Do ponto de vista prático, a exigência de taxa de desarquivamento como requisito prévio à formulação do pedido de cumprimento de sentença pode inviabilizar a efetividade da tutela jurisdicional prestada, sobretudo em causas de menor valor, em que o custo da taxa supera o proveito econômico da execução. A desproporcionalidade entre o valor exigido e o serviço prestado ofende também o princípio da razoabilidade, previsto de forma implícita no artigo 5º, caput, da Constituição Federal, e desenvolvido amplamente na jurisprudência do Supremo Tribunal Federal.
Em termos jurisprudenciais, o STF já decidiu em diversas oportunidades que a cobrança de taxas judiciais não pode comprometer o exercício de direitos fundamentais (RE 576.321/DF, com repercussão geral). Ainda que tais decisões não tratem diretamente da taxa de desarquivamento, o entendimento é aplicável por identidade de fundamentos, reforçando a tese da inconstitucionalidade da cobrança sem justa causa legal.
O Superior Tribunal de Justiça, por sua vez, tem reconhecido a inexistência de preclusão para o cumprimento de sentença não promovido no prazo de 15 dias estabelecido em despacho ordinatório. Em julgados recentes, a Corte reafirma que esse prazo não substitui o prazo prescricional legalmente fixado, e que a inércia inicial não impede o exercício posterior da pretensão executiva.

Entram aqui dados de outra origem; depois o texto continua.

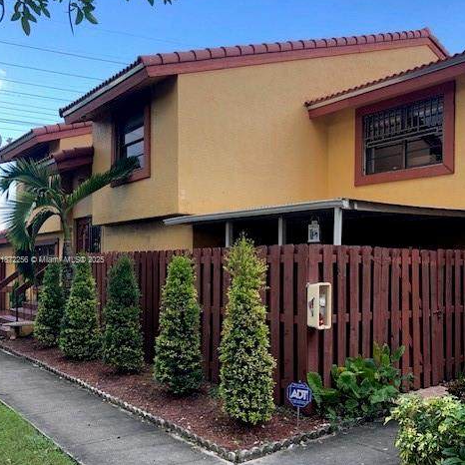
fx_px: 517
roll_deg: -1.6
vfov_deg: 48.3
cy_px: 260
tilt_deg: +1.4
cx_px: 230
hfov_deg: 48.4
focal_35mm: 34
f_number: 1.8
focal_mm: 3.99
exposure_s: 1/126
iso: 20
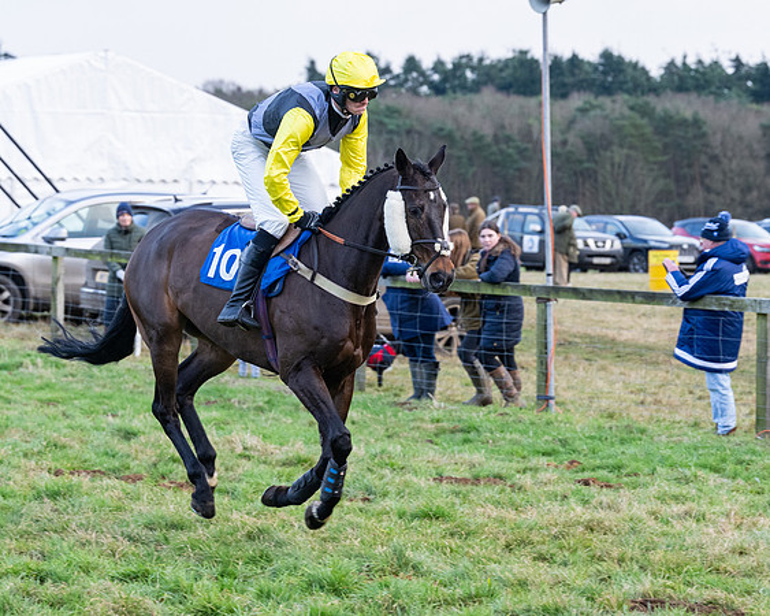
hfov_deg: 13.2
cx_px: 385
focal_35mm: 146
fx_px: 3337
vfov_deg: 10.5
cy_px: 308
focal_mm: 87
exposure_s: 1/400
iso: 1000
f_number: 4
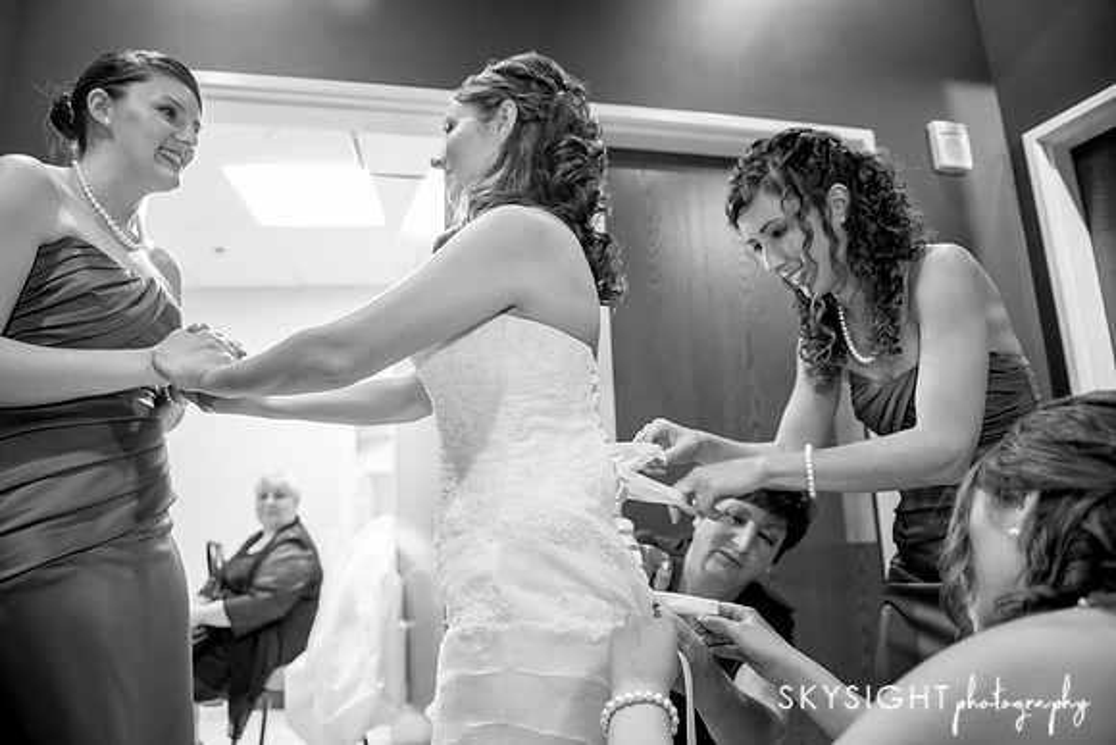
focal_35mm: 24
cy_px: 372
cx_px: 558
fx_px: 744
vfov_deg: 53.2
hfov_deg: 73.7
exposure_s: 1/60
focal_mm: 24
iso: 2000
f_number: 2.8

Em conclusão, a exigência de taxa de desarquivamento para viabilizar o cumprimento da sentença, dentro do prazo prescricional de cinco anos, configura medida ilegítima, inconstitucional e violadora dos princípios basilares do processo civil democrático. Trata-se de prática que oneraria indevidamente o exercício de um direito reconhecido, transformando uma providência administrativa da serventia em obstáculo à jurisdição.
A superação dessa distorção requer atenção crítica dos operadores do direito, impugnação ativa da exigência quando aplicada, e eventual uniformização jurisprudencial pelos tribunais superiores, de forma a reafirmar o compromisso do Poder Judiciário com a legalidade, a isonomia e a efetividade da tutela jurisdicional.